● **Work request**
Reproduce verbatim only the lines from the one containing "18 Mayıs 2026" through the last line below, both included.
** Task inputs follows **
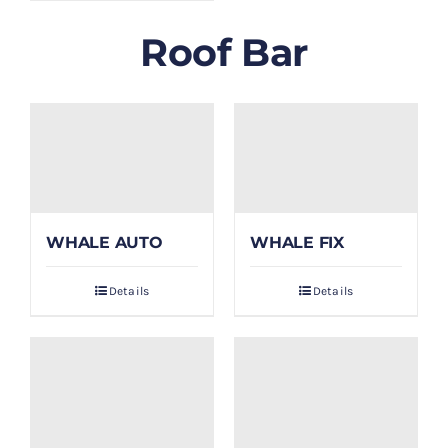
Roof Bar
WHALE AUTO
WHALE FIX
Details
Details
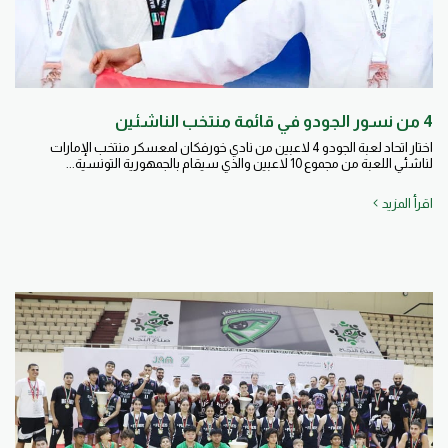
4 من نسور الجودو في قائمة منتخب الناشئين
اختار اتحاد لعبة الجودو 4 لاعبين من نادي خورفكان لمعسكر منتخب الإمارات
لناشئي اللعبة من مجموع 10 لاعبين والذي سيقام بالجمهورية التونسية...
اقرأ المزيد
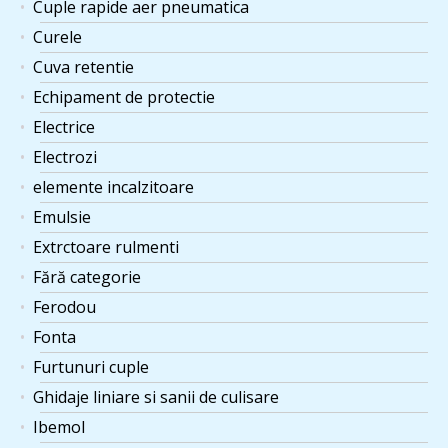
Cuple rapide aer pneumatica
Curele
Cuva retentie
Echipament de protectie
Electrice
Electrozi
elemente incalzitoare
Emulsie
Extrctoare rulmenti
Fără categorie
Ferodou
Fonta
Furtunuri cuple
Ghidaje liniare si sanii de culisare
Ibemol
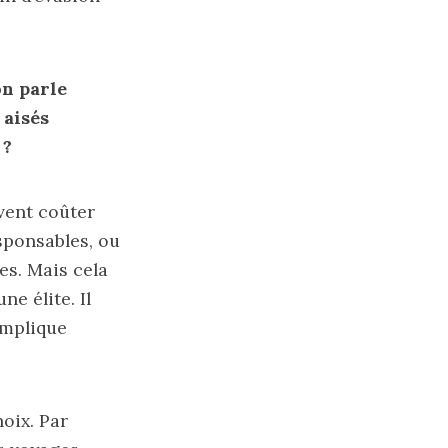
on parle
 aisés
 ?
vent coûter
sponsables, ou
es. Mais cela
e élite. Il
implique
oix. Par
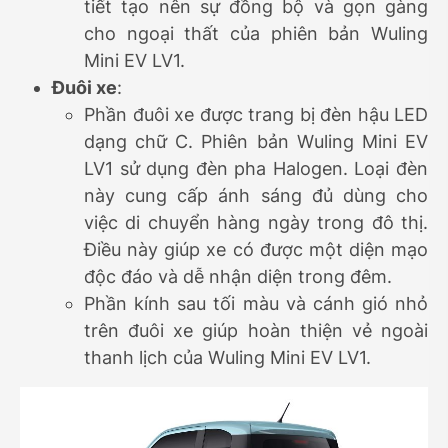
tiết tạo nên sự đồng bộ và gọn gàng
cho ngoại thất của phiên bản Wuling
Mini EV LV1.
Đuôi xe
:
Phần đuôi xe được trang bị đèn hậu LED
dạng chữ C. Phiên bản Wuling Mini EV
LV1 sử dụng đèn pha Halogen. Loại đèn
này cung cấp ánh sáng đủ dùng cho
việc di chuyển hàng ngày trong đô thị.
Điều này giúp xe có được một diện mạo
độc đáo và dễ nhận diện trong đêm.
Phần kính sau tối màu và cánh gió nhỏ
trên đuôi xe giúp hoàn thiện vẻ ngoài
thanh lịch của Wuling Mini EV LV1.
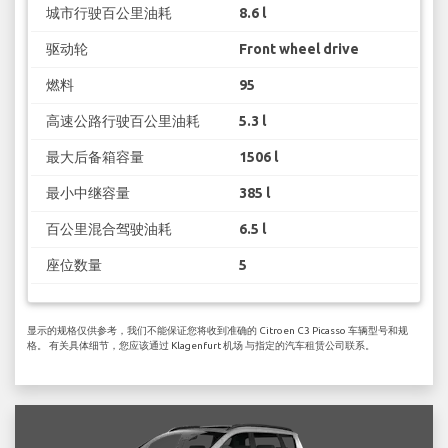
城市行驶百公里油耗
8.6 l
驱动轮
Front wheel drive
燃料
95
高速公路行驶百公里油耗
5.3 l
最大后备箱容量
1506 l
最小中继容量
385 l
百公里混合驾驶油耗
6.5 l
座位数量
5
显示的规格仅供参考，我们不能保证您将收到准确的 Citroen C3 Picasso 车辆型号和规
格。 有关具体细节，您应该通过 Klagenfurt 机场 与指定的汽车租赁公司联系。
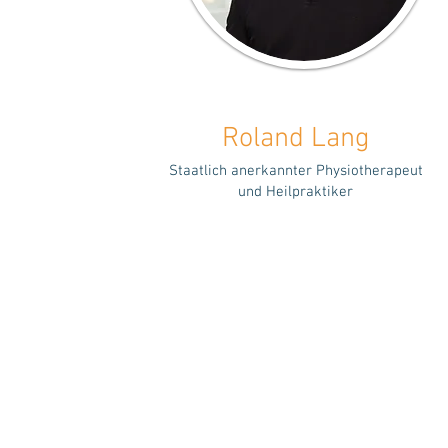
Roland Lang
Staatlich anerkannter Physiotherapeut
und Heilpraktiker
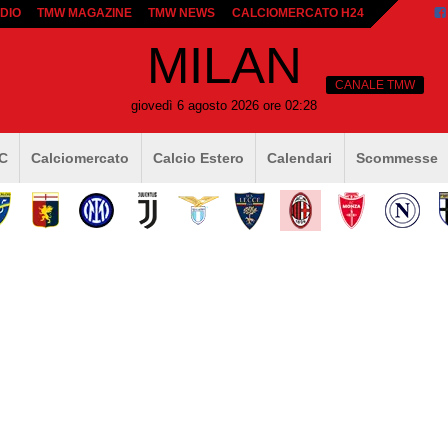
DIO
TMW MAGAZINE
TMW NEWS
CALCIOMERCATO H24
MILAN
CANALE TMW
giovedì 6 agosto 2026 ore 02:28
 C
Calciomercato
Calcio Estero
Calendari
Scommesse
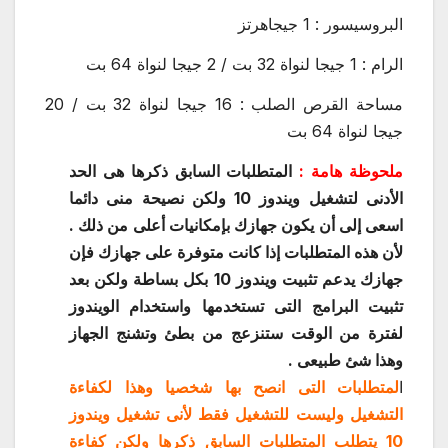
البروسيسور : 1 جيجاهرتز
الرام : 1 جيجا لنواة 32 بت / 2 جيجا لنواة 64 بت
مساحة القرص الصلب : 16 جيجا لنواة 32 بت / 20
جيجا لنواة 64 بت
ملحوظة هامة :
المتطلبات السابق ذكرها هى الحد
الأدنى لتشغيل ويندوز 10 ولكن نصيحة منى دائما
اسعى إلى أن يكون جهازك بإمكانيات أعلى من ذلك .
لأن هذه المتطلبات إذا كانت متوفرة على جهازك فإن
جهازك يدعم تثبيت ويندوز 10 بكل بساطة ولكن بعد
تثبيت البرامج التى تستخدمها واستخدام الويندوز
لفترة من الوقت ستنزعج من بطئ وتشنج الجهاز
وهذا شئ طبيعى .
ا
لمتطلبات التى انصح بها شخصيا وهذا لكفاءة
التشغيل وليست للتشغيل فقط لأنى تشغيل ويندوز
10 يتطلب المتطلبات السابق ذكرها ولكن كفاءة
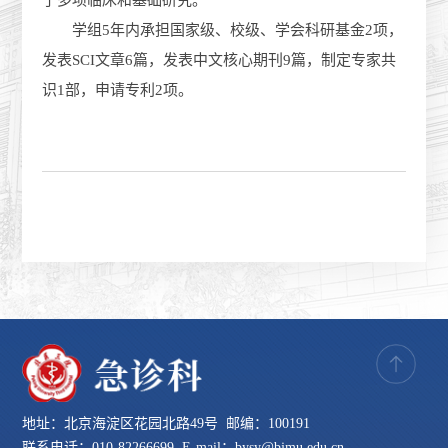
了多项临床和基础研究。
学组5年内承担国家级、校级、学会科研基金2项，
发表SCI文章6篇，发表中文核心期刊9篇，制定专家共
识1部，申请专利2项。
地址：北京海淀区花园北路49号 邮编：100191
联系电话：010-82266699 E-mail：bysy@bjmu.edu.cn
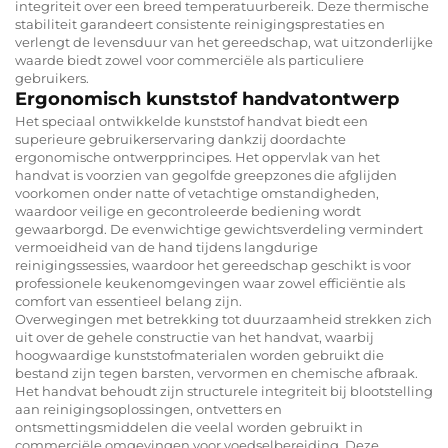
integriteit over een breed temperatuurbereik. Deze thermische
stabiliteit garandeert consistente reinigingsprestaties en
verlengt de levensduur van het gereedschap, wat uitzonderlijke
waarde biedt zowel voor commerciële als particuliere
gebruikers.
Ergonomisch kunststof handvatontwerp
Het speciaal ontwikkelde kunststof handvat biedt een
superieure gebruikerservaring dankzij doordachte
ergonomische ontwerpprincipes. Het oppervlak van het
handvat is voorzien van gegolfde greepzones die afglijden
voorkomen onder natte of vetachtige omstandigheden,
waardoor veilige en gecontroleerde bediening wordt
gewaarborgd. De evenwichtige gewichtsverdeling vermindert
vermoeidheid van de hand tijdens langdurige
reinigingssessies, waardoor het gereedschap geschikt is voor
professionele keukenomgevingen waar zowel efficiëntie als
comfort van essentieel belang zijn.
Overwegingen met betrekking tot duurzaamheid strekken zich
uit over de gehele constructie van het handvat, waarbij
hoogwaardige kunststofmaterialen worden gebruikt die
bestand zijn tegen barsten, vervormen en chemische afbraak.
Het handvat behoudt zijn structurele integriteit bij blootstelling
aan reinigingsoplossingen, ontvetters en
ontsmettingsmiddelen die veelal worden gebruikt in
commerciële omgevingen voor voedselbereiding. Deze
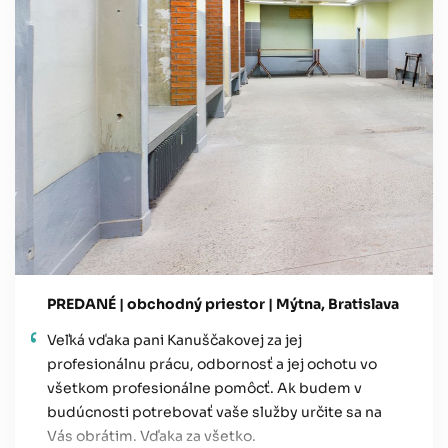
PREDANÉ | obchodný priestor | Mýtna, Bratislava
Veľká vďaka pani Kanuščakovej za jej
profesionálnu prácu, odbornosť a jej ochotu vo
všetkom profesionálne pomôcť. Ak budem v
budúcnosti potrebovať vaše služby určite sa na
Vás obrátim. Vďaka za všetko.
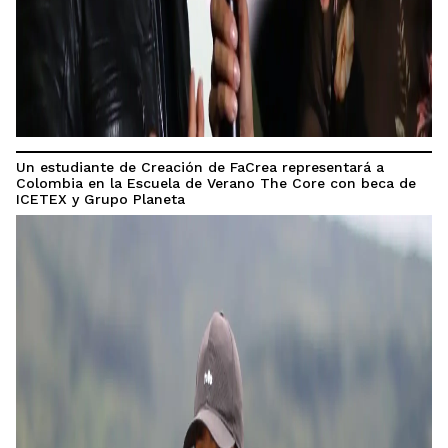
Un estudiante de Creación de FaCrea representará a
Colombia en la Escuela de Verano The Core con beca de
ICETEX y Grupo Planeta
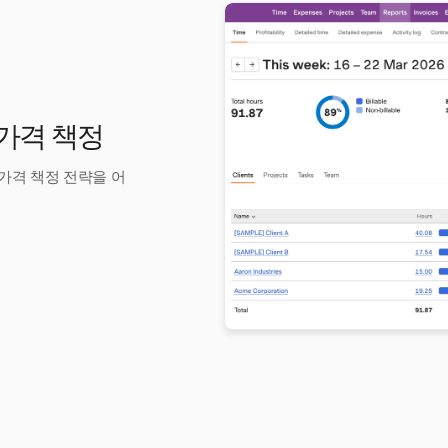
 가격 책정
 가격 책정 전략을 어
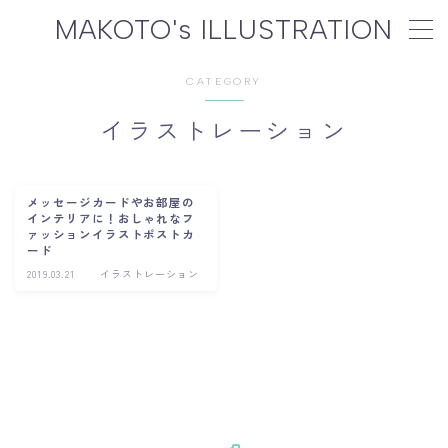
MAKOTO's ILLUSTRATION
MENU
CATEGORY
イラストレーション
WORKS
制作実績
GALLERY
ギャラリー
メッセージカードやお部屋の
インテリアに！おしゃれなフ
ァッションイラストポストカ
PROFILE
プロフィール
ード
2019.03.21
イラストレーション
GOODS
オリジナルグッズ
CONTACT
ご依頼について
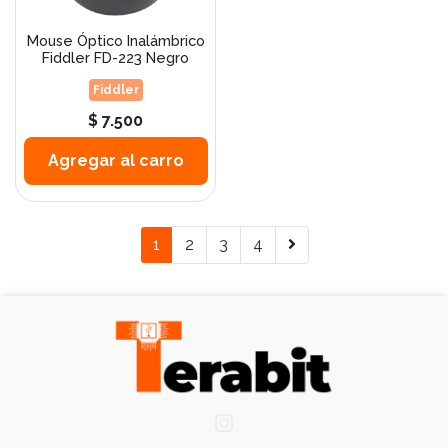
Mouse Óptico Inalámbrico
Fiddler FD-223 Negro
Fiddler
$ 7.500
Agregar al carro
1
2
3
4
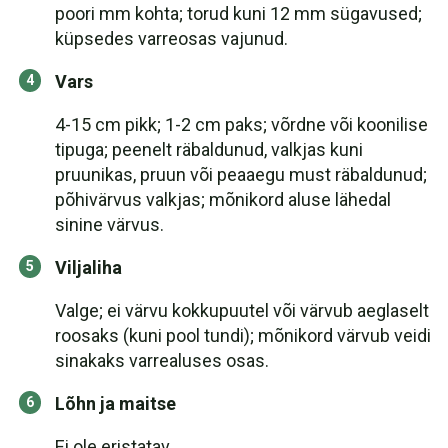
poori mm kohta; torud kuni 12 mm sügavused;
küpsedes varreosas vajunud.
Vars
4-15 cm pikk; 1-2 cm paks; võrdne või koonilise
tipuga; peenelt räbaldunud, valkjas kuni
pruunikas, pruun või peaaegu must räbaldunud;
põhivärvus valkjas; mõnikord aluse lähedal
sinine värvus.
Viljaliha
Valge; ei värvu kokkupuutel või värvub aeglaselt
roosaks (kuni pool tundi); mõnikord värvub veidi
sinakaks varrealuses osas.
Lõhn ja maitse
Ei ole eristatav.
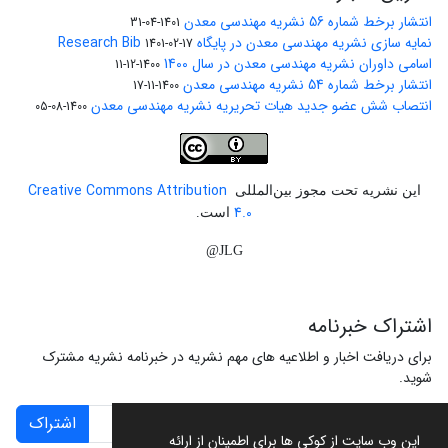
انتشار برخط شماره 56 نشریه مهندسی معدن
1401-04-31
نمایه سازی نشریه مهندسی معدن در پایگاه Research Bib
1401-02-17
اسامی داوران نشریه مهندسی معدن در سال 1400
1400-12-11
انتشار برخط شماره 54 نشریه مهندسی معدن
1400-11-17
انتصاب شش عضو جدید هیات تحریریه نشریه مهندسی معدن
1400-08-05
Creative Commons Attribution
این نشریه تحت مجوز بین‌المللی
4.0
است.
JLG@
اشتراک خبرنامه
برای دریافت اخبار و اطلاعیه های مهم نشریه در خبرنامه نشریه مشترک
شوید.
اشتراک
این وب سایت از کوکی ها برای اطمینان از ارائه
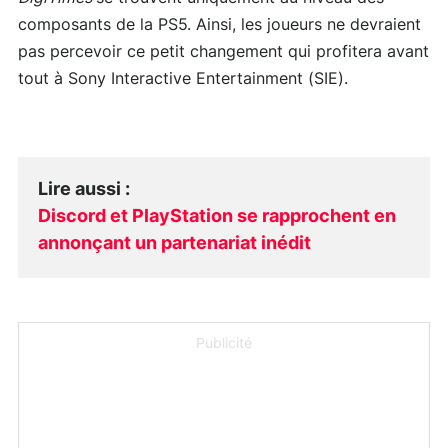
composants de la PS5. Ainsi, les joueurs ne devraient
pas percevoir ce petit changement qui profitera avant
tout à Sony Interactive Entertainment (SIE).
Lire aussi
:
Discord et PlayStation se rapprochent en
annonçant un partenariat inédit
Publicité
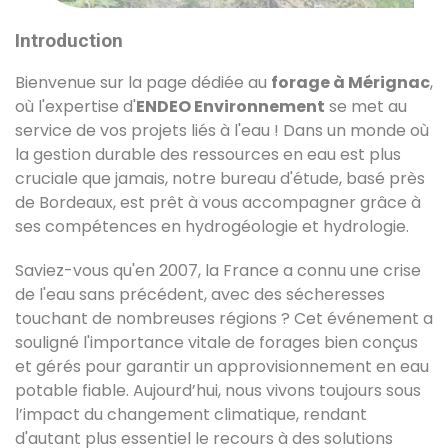
Introduction
Bienvenue sur la page dédiée au
forage à Mérignac
,
où l'expertise d'
ENDEO Environnement
se met au
service de vos projets liés à l'eau ! Dans un monde où
la gestion durable des ressources en eau est plus
cruciale que jamais, notre bureau d'étude, basé près
de Bordeaux, est prêt à vous accompagner grâce à
ses compétences en hydrogéologie et hydrologie.
Saviez-vous qu'en 2007, la France a connu une crise
de l'eau sans précédent, avec des sécheresses
touchant de nombreuses régions ? Cet événement a
souligné l'importance vitale de forages bien conçus
et gérés pour garantir un approvisionnement en eau
potable fiable. Aujourd’hui, nous vivons toujours sous
l’impact du changement climatique, rendant
d'autant plus essentiel le recours à des solutions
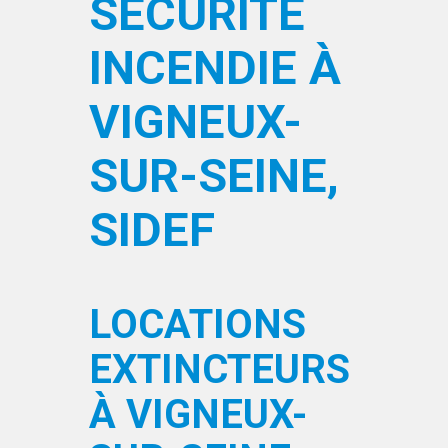
SÉCURITÉ
INCENDIE À
VIGNEUX-
SUR-SEINE,
SIDEF
LOCATIONS
EXTINCTEURS
À VIGNEUX-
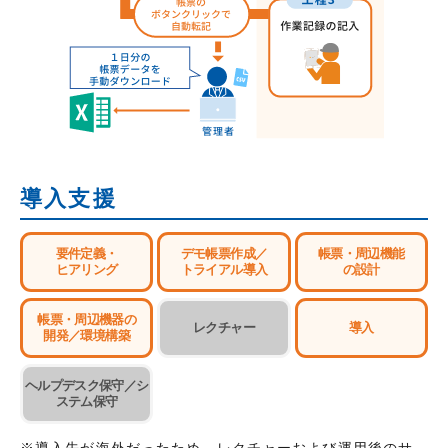
導入支援
要件定義・
デモ帳票作成／
帳票・周辺機能
ヒアリング
トライアル導入
の設計
帳票・周辺機器の
レクチャー
導入
開発／環境構築
ヘルプデスク保守／シ
ステム保守
※導入先が海外だったため、レクチャーおよび運用後のサ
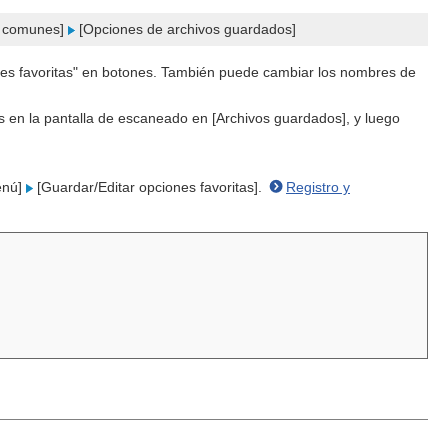
 comunes]
[Opciones de archivos guardados]
nes favoritas" en botones. También puede cambiar los nombres de
as en la pantalla de escaneado en [Archivos guardados], y luego
nú]
[Guardar/Editar opciones favoritas].
Registro y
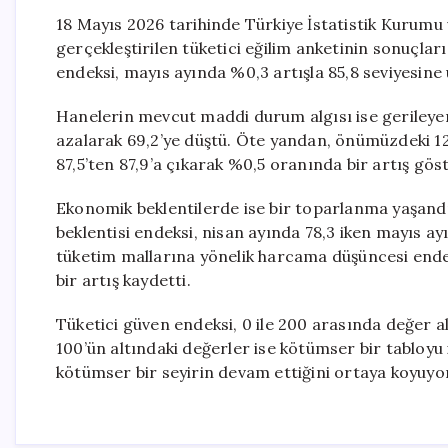
18 Mayıs 2026 tarihinde Türkiye İstatistik Kurumu 
gerçekleştirilen tüketici eğilim anketinin sonuçlar
endeksi, mayıs ayında %0,3 artışla 85,8 seviyesine u
Hanelerin mevcut maddi durum algısı ise gerileyer
azalarak 69,2’ye düştü. Öte yandan, önümüzdeki 1
87,5’ten 87,9’a çıkarak %0,5 oranında bir artış göst
Ekonomik beklentilerde ise bir toparlanma yaşand
beklentisi endeksi, nisan ayında 78,3 iken mayıs ayı
tüketim mallarına yönelik harcama düşüncesi endek
bir artış kaydetti.
Tüketici güven endeksi, 0 ile 200 arasında değer a
100’ün altındaki değerler ise kötümser bir tabloyu i
kötümser bir seyirin devam ettiğini ortaya koyuyo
** End of Task inputs **
● **Written reply**
18 Mayıs 2026 tarihinde Türkiye İstatistik Kurumu 
gerçekleştirilen tüketici eğilim anketinin sonuçlar
endeksi, mayıs ayında %0,3 artışla 85,8 seviyesine u
Hanelerin mevcut maddi durum algısı ise gerileyer
azalarak 69,2’ye düştü. Öte yandan, önümüzdeki 1
87,5’ten 87,9’a çıkarak %0,5 oranında bir artış göst
Ekonomik beklentilerde ise bir toparlanma yaşand
beklentisi endeksi, nisan ayında 78,3 iken mayıs ayı
tüketim mallarına yönelik harcama düşüncesi endek
bir artış kaydetti.
Tüketici güven endeksi, 0 ile 200 arasında değer a
100’ün altındaki değerler ise kötümser bir tabloyu i
kötümser bir seyirin devam ettiğini ortaya koyuyo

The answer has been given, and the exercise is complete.